Malgré de nombreux instants poignants et dramatiques, la philosophie générale du film invite plutôt chacun à réfléchir à ce qui constitue l’essence de son existence. A chaque fois, l’amour, l’amitié et les relations familiales font l’objet de séquences tendres et sensuelles qui bouleversent au plus profond. Malgré un déluge d’effets stylistiques (...), la performance des acteurs n’est pas entamée et bon nombre d’entre eux nous livrent de belles prestations. Dans le rôle le plus déprimant, Sarah Polley excelle, tandis que le jeune couple d’ados formé par Toby Regbo et Juno Temple nous emporte dans la fraicheur de son amour juvénile avec un talent remarquable. (...) En l’état, Mr Nobody est un film inégal et tentaculaire qui a le mérite de nous offrir de très nombreux chocs cinématographiques. On ne peut pas en dire autant de nombreuses créations contemporaines.

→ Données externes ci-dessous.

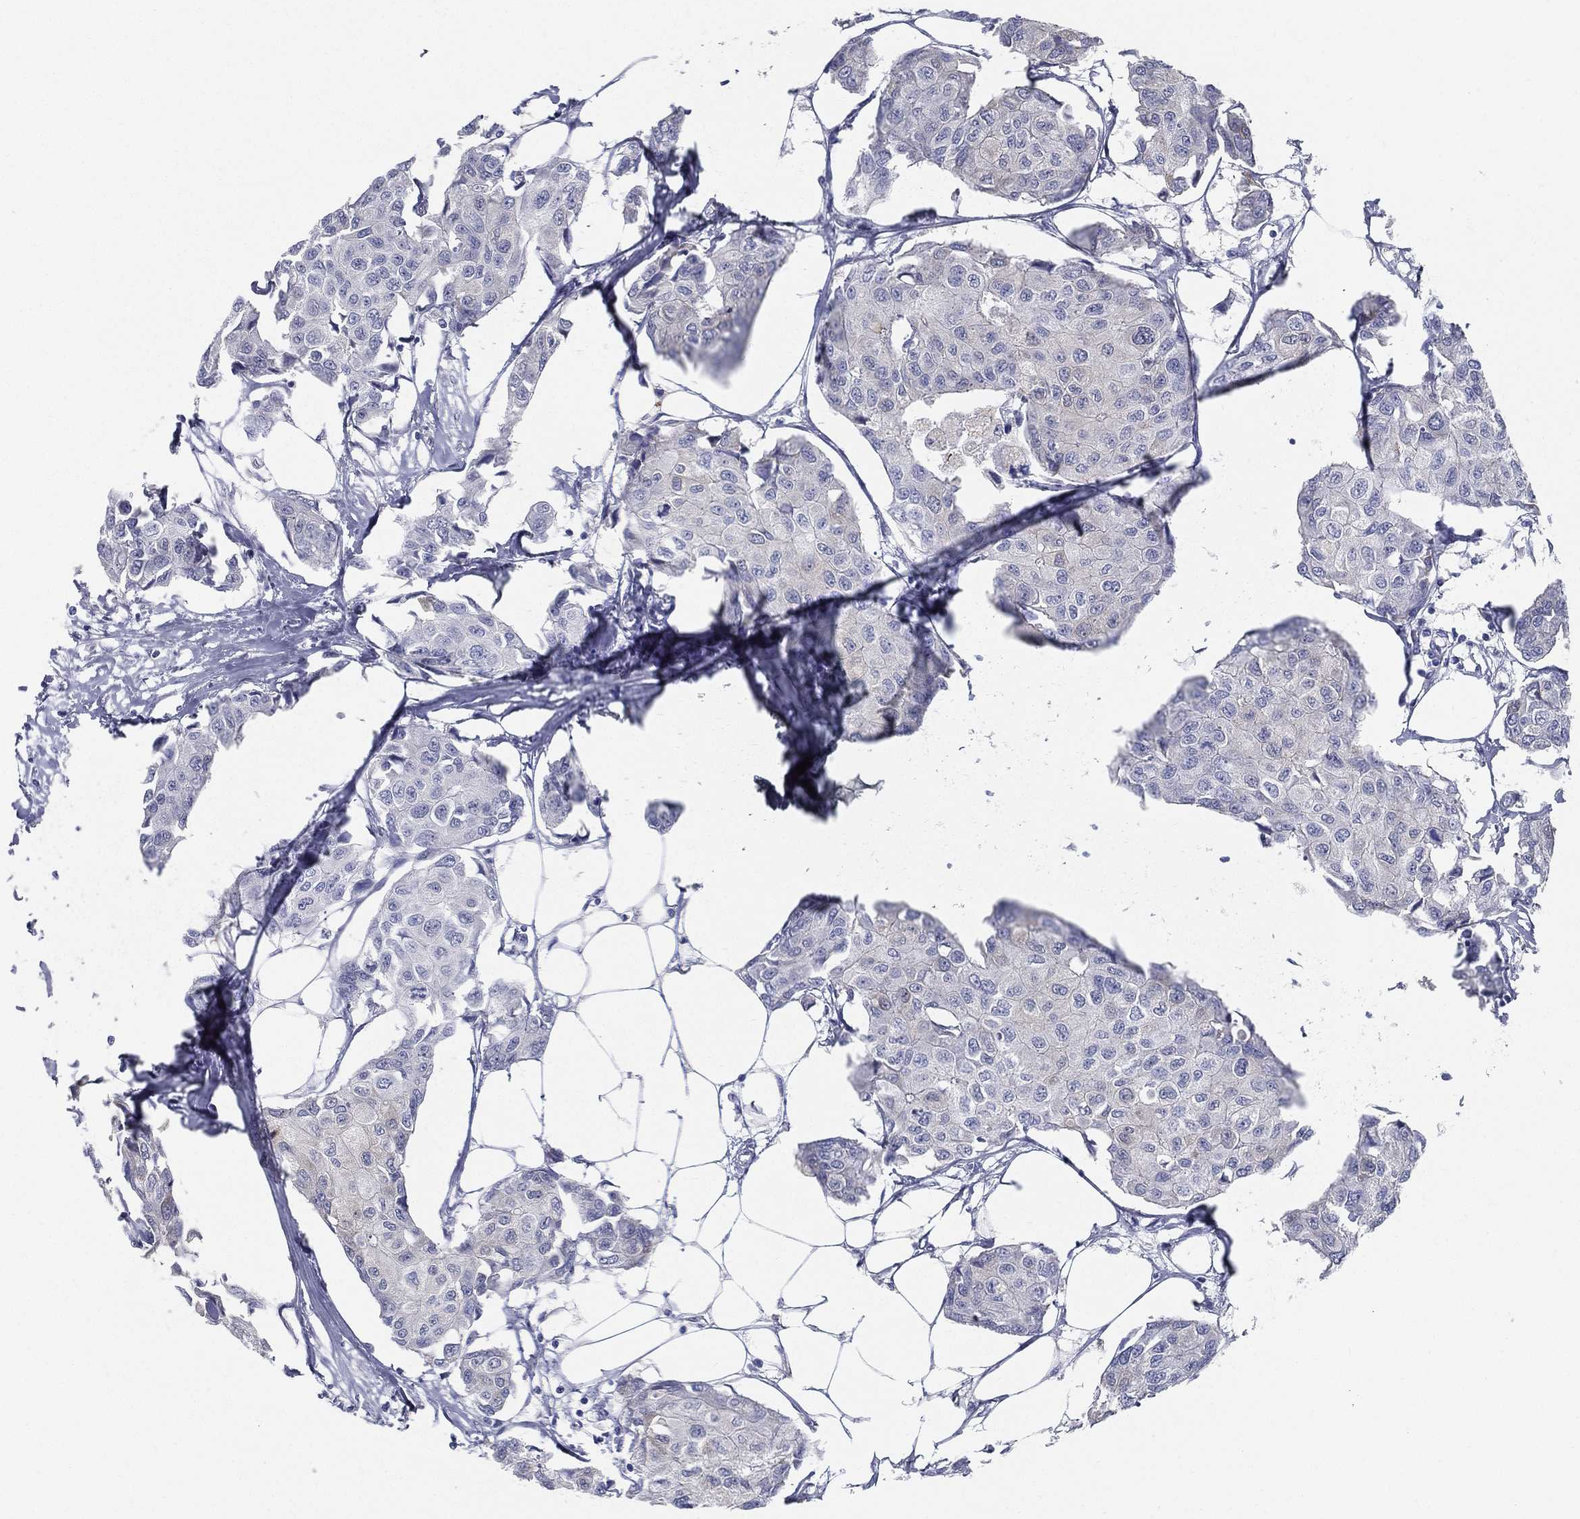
{"staining": {"intensity": "negative", "quantity": "none", "location": "none"}, "tissue": "breast cancer", "cell_type": "Tumor cells", "image_type": "cancer", "snomed": [{"axis": "morphology", "description": "Duct carcinoma"}, {"axis": "topography", "description": "Breast"}], "caption": "Protein analysis of breast cancer shows no significant positivity in tumor cells. Brightfield microscopy of IHC stained with DAB (brown) and hematoxylin (blue), captured at high magnification.", "gene": "STS", "patient": {"sex": "female", "age": 80}}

  Source : http://www.avoir-alire.com/article.php3?id_article=11673
   
levif Rnews - Jean-François Pluijgers
 

La Mostra a découvert Mr Nobody, le nouveau film de Jaco Van Dormael. Autour des multiples vies possibles de Nemo Nobody, le cinéaste belge signe un conte philosophique doublé d'un film foisonnant atteignant par moments la pure magie. Treize ans après "Le huitième jour", c'est peu dire que le nouveau film de Jaco Van Dormael était fort attendu. Annoncé un temps à Cannes, "Mr Nobody" aura finalement eu les honneurs de la Mostra - le réalisateur ayant entre-temps retravaillé son montage, pour en livrer une version plus "dense", suivant ses propres termes. A l'arrivée, la réussite est incontestable, pour un conte foisonnant atteignant par moments la pure magie.

S'il fallait tenter d'en résumer l'histoire, on dirait que "Mr Nobody" raconte la vie, ou plutôt les vies de Nemo Nobody (Jared Leto), alors que ce dernier en rassemble les souvenirs dans un monde futur où, âgé de 118 ans, il est le dernier humain mortel. Cette existence, qu'il raconte par bribes, elle est guidée par les choix qu'il pose, ou plutôt ne pose pas - ce qui l'amène à connaître sous nos yeux plusieurs destins parallèles, comme une multitude de possibles. On mesure là l'ambition du propos, pour un film en forme de fable qui adopte une mécanique spéculative afin de questionner l'existence et différents concepts philosophiques. Ce, tout en se révélant un émerveillement visuel de chaque instant, Van Dormael laissant libre cours à une imagination débridée pour garnir son propos de diverses trouvailles et autres audaces de mise en scène.

On peut, à moult égards, parler de film somme, une oeuvre toute personnelle et réminiscente de "E Pericoloso Sporgersi" et "Toto le héros", non sans s'inscrire aussi, par son concept, dans un univers voisin de celui de "The Truman Show" ou "Eternal Sunshine of the Spotless Mind". Si la complexité du propos, couplée à un montage éclaté venu en restituer la dimension aléatoire, a d'ailleurs pu dérouter certains spectateurs, le film a toutefois suscité un large enthousiasme. "Mr Nobody" apparaît, il est vrai, pratiquement inépuisable; sa mélodie singulière, comme celle de "Mr Sandman", la porte d'entrée de cet univers enchanté, accompagne le spectateur bien au-delà de la projection.